LP

Output     Options     Examples     References

LP solves linear models with or without linear equality or inequality constraints.

LP (MAX/MIN, SILENT, NLW=<number of less than or equal constraints>,

NGE = <number of greater than or equal constraints>, NEQ=<number of equality constraints>, TOL=eps)

b_obj b_constraints rhs ;

Usage

LP solves for the M by 1 vector X that minimizes the objective phi = b_obj'X, with constraints b_constraints*X (<= or >= or =) rhs and X>=0. The order of the constraints must be the following: 1) NLW less than or equal; 2) NGE greater than or equal; 3) NEQ equality. b_obj is an M by 1 vector and b_constraints is a NLW+NGE+NEQ by 1 vector.

Output

LP stores some of the results in data storage for later use.

variable

type

length

description

@PHI

scalar

1

The objective function at the minimum

@IFCONV

scalar

1

=1 if convergence achieved, 0 otherwise

@COEF

vector

M

the solution for X

Method

The Simplex method subroutine from Numerical Recipes (Press et al 1992) is used, which has a nice explanation of the method and some examples which were used for testing.  The LP command was also tested on LAD estimation with the Stackloss dataset (Brownlee 1965; Dodge 1991).

Options

MAX/MIN specifies whether the objective function phi is to be maximized or minimized (the default).
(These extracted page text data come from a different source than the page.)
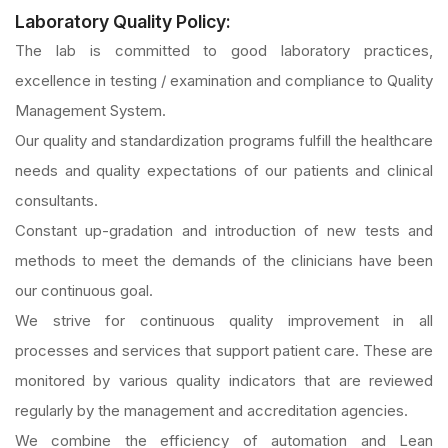
Laboratory Quality Policy:
The lab is committed to good laboratory practices,
excellence in testing / examination and compliance to Quality
Management System.
Our quality and standardization programs fulfill the healthcare
needs and quality expectations of our patients and clinical
consultants.
Constant up-gradation and introduction of new tests and
methods to meet the demands of the clinicians have been
our continuous goal.
We strive for continuous quality improvement in all
processes and services that support patient care. These are
monitored by various quality indicators that are reviewed
regularly by the management and accreditation agencies.
We combine the efficiency of automation and Lean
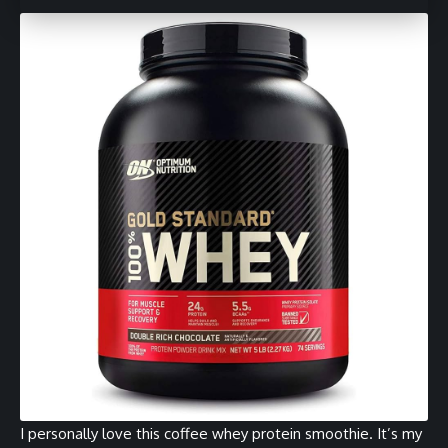
I personally love this coffee whey protein smoothie. It’s my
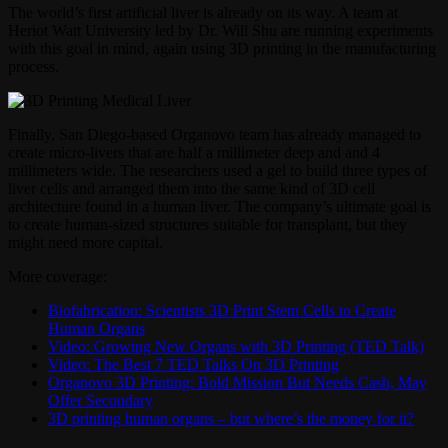
The world’s first artificial liver is already on its way. A team at
Heriot Watt University led by Dr. Will Shu are running experiments
with this goal in mind, again using 3D printing in the manufacturing
process.
Finally, San Diego-based Organovo team has already managed to
create micro-livers that are half a millimeter deep and and 4
millimeters wide. The researchers used a gel to build three types of
liver cells and arranged them into the same kind of 3D cell
architecture found in a human liver. The company’s ultimate goal is
to create human-sized structures suitable for transplant, but they
might need more capital.
More coverage:
Biofabrication: Scientists 3D Print Stem Cells to Create
Human Organs
Video: Growing New Organs with 3D Printing (TED Talk)
Video: The Best 7 TED Talks On 3D Printing
Organovo 3D Printing: Bold Mission But Needs Cash, May
Offer Secondary
3D printing human organs – but where’s the money for it?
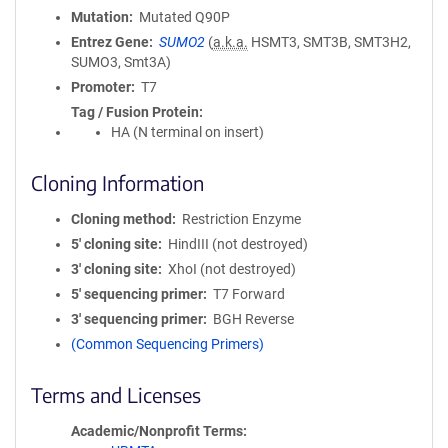
Mutation
Mutated Q90P
Entrez Gene
SUMO2
(
a.k.a.
HSMT3, SMT3B, SMT3H2,
SUMO3, Smt3A)
Promoter
T7
Tag / Fusion Protein
HA (N terminal on insert)
Cloning Information
Cloning method
Restriction Enzyme
5′ cloning site
HindIII (not destroyed)
3′ cloning site
XhoI (not destroyed)
5′ sequencing primer
T7 Forward
3′ sequencing primer
BGH Reverse
(Common Sequencing Primers)
Terms and Licenses
Academic/Nonprofit Terms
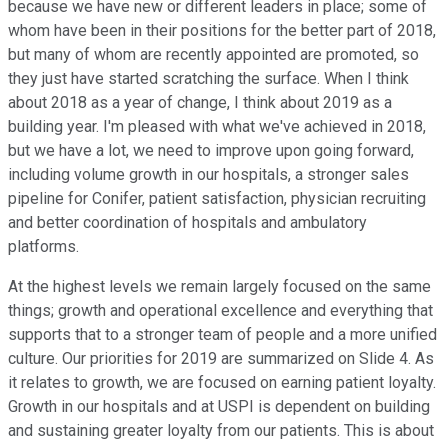
because we have new or different leaders in place; some of
whom have been in their positions for the better part of 2018,
but many of whom are recently appointed are promoted, so
they just have started scratching the surface. When I think
about 2018 as a year of change, I think about 2019 as a
building year. I'm pleased with what we've achieved in 2018,
but we have a lot, we need to improve upon going forward,
including volume growth in our hospitals, a stronger sales
pipeline for Conifer, patient satisfaction, physician recruiting
and better coordination of hospitals and ambulatory
platforms.
At the highest levels we remain largely focused on the same
things; growth and operational excellence and everything that
supports that to a stronger team of people and a more unified
culture. Our priorities for 2019 are summarized on Slide 4. As
it relates to growth, we are focused on earning patient loyalty.
Growth in our hospitals and at USPI is dependent on building
and sustaining greater loyalty from our patients. This is about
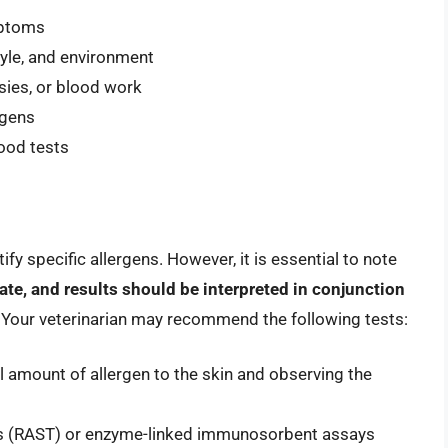
mptoms
tyle, and environment
sies, or blood work
rgens
lood tests
ify specific allergens. However, it is essential to note
ate, and results should be interpreted in conjunction
. Your veterinarian may recommend the following tests:
ll amount of allergen to the skin and observing the
sts (RAST) or enzyme-linked immunosorbent assays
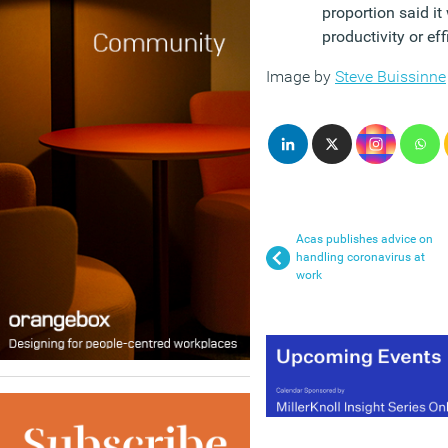
proportion said it
productivity or ef
Image by
Steve Buissinne
Acas publishes advice on
handling coronavirus at
work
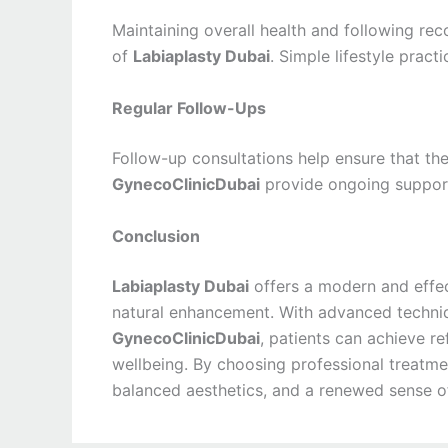
Maintaining overall health and following re
of
Labiaplasty Dubai
. Simple lifestyle prac
Regular Follow-Ups
Follow-up consultations help ensure that the
GynecoClinicDubai
provide ongoing support
Conclusion
Labiaplasty Dubai
offers a modern and effe
natural enhancement. With advanced techniq
GynecoClinicDubai
, patients can achieve r
wellbeing. By choosing professional treatme
balanced aesthetics, and a renewed sense of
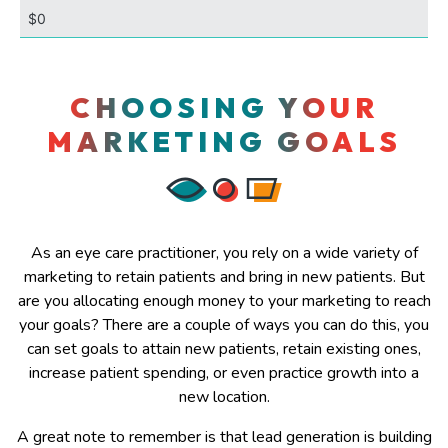
CHOOSING YOUR
MARKETING GOALS
As an eye care practitioner, you rely on a wide variety of
marketing to retain patients and bring in new patients. But
are you allocating enough money to your marketing to reach
your goals? There are a couple of ways you can do this, you
can set goals to attain new patients, retain existing ones,
increase patient spending, or even practice growth into a
new location.
A great note to remember is that lead generation is building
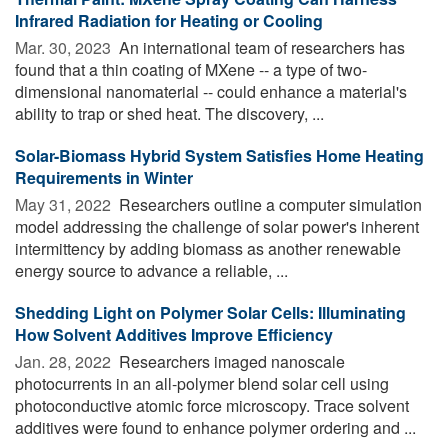
Infrared Radiation for Heating or Cooling
Mar. 30, 2023 
An international team of researchers has
found that a thin coating of MXene -- a type of two-
dimensional nanomaterial -- could enhance a material's
ability to trap or shed heat. The discovery, ...
Solar-Biomass Hybrid System Satisfies Home Heating
Requirements in Winter
May 31, 2022 
Researchers outline a computer simulation
model addressing the challenge of solar power's inherent
intermittency by adding biomass as another renewable
energy source to advance a reliable, ...
Shedding Light on Polymer Solar Cells: Illuminating
How Solvent Additives Improve Efficiency
Jan. 28, 2022 
Researchers imaged nanoscale
photocurrents in an all-polymer blend solar cell using
photoconductive atomic force microscopy. Trace solvent
additives were found to enhance polymer ordering and ...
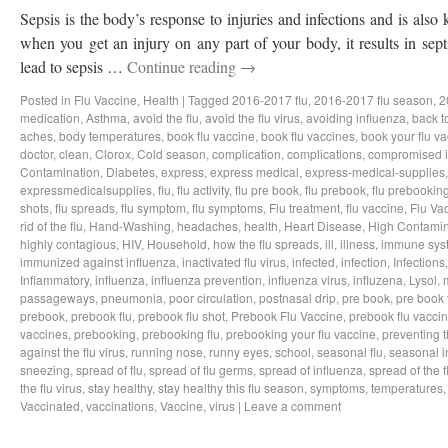
Sepsis is the body’s response to injuries and infections and is als
when you get an injury on any part of your body, it results in sep
lead to sepsis …
Continue reading
→
Posted in
Flu Vaccine
,
Health
|
Tagged
2016-2017 flu
,
2016-2017 flu season
,
2
medication
,
Asthma
,
avoid the flu
,
avoid the flu virus
,
avoiding influenza
,
back t
aches
,
body temperatures
,
book flu vaccine
,
book flu vaccines
,
book your flu v
doctor
,
clean
,
Clorox
,
Cold season
,
complication
,
complications
,
compromised 
Contamination
,
Diabetes
,
express
,
express medical
,
express-medical-supplies
expressmedicalsupplies
,
flu
,
flu activity
,
flu pre book
,
flu prebook
,
flu prebookin
shots
,
flu spreads
,
flu symptom
,
flu symptoms
,
Flu treatment
,
flu vaccine
,
Flu Va
rid of the flu
,
Hand-Washing
,
headaches
,
health
,
Heart Disease
,
High Contamin
highly contagious
,
HIV
,
Household
,
how the flu spreads
,
ill
,
illness
,
immune sys
immunized against influenza
,
inactivated flu virus
,
infected
,
infection
,
Infections
Inflammatory
,
influenza
,
influenza prevention
,
influenza virus
,
influzena
,
Lysol
,
passageways
,
pneumonia
,
poor circulation
,
postnasal drip
,
pre book
,
pre book 
prebook
,
prebook flu
,
prebook flu shot
,
Prebook Flu Vaccine
,
prebook flu vacci
vaccines
,
prebooking
,
prebooking flu
,
prebooking your flu vaccine
,
preventing t
against the flu virus
,
running nose
,
runny eyes
,
school
,
seasonal flu
,
seasonal i
sneezing
,
spread of flu
,
spread of flu germs
,
spread of influenza
,
spread of the f
the flu virus
,
stay healthy
,
stay healthy this flu season
,
symptoms
,
temperatures
Vaccinated
,
vaccinations
,
Vaccine
,
virus
|
Leave a comment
SILENT suppresses all output; results are still stored.

NLW = number of less than or equal constraints in b_constraint and rhs.

NGE = number of greater than or equal constraints in b_constraint and rhs.

NEQ = number of equality constraints in b_constraint and rhs.

TOL = convergence criterion.

Examples

Here is an example of using the LP command to solve the first example in the Numerical Recipes description:

  ? Maximize:  2*x2 - 4*x3

  ? Subject to:  x1 + 6*x2 - x3 = 2

  ?              -3*x2 + 4*x3 + x4 = 8

  ?

  ? The solution is:  x2 = 1/3, x4 = 9  (x1=0, x3=0),

  ?  with objective function = 2/3

 

  read(nrow=1,ncol=4) objf1;

  0 2 -4 0 ;

  read(nrow=2,ncol=1) dep1;

  2 8 ;

  read(nrow=2,ncol=4) constr1;

  1  6 -1  0

  0 -3  4  1 ;

  LP(NEQ=2,MAX) objf1 constr1 dep1;

References

Brownlee, K. A., Statistical Theory and Methodology in Science and Engineering, Wiley, New York, 1965.

Dodge, Y. et al, Computational Statistics and Data Analysis, August 1991, p. 97.

Press, W. H., B. P. Flannery, S. A. Teukolsky, and W. T. Vetterling, Numerical Recipes in Fortran 77, 2nd edition, Cambridge University Press, 1992.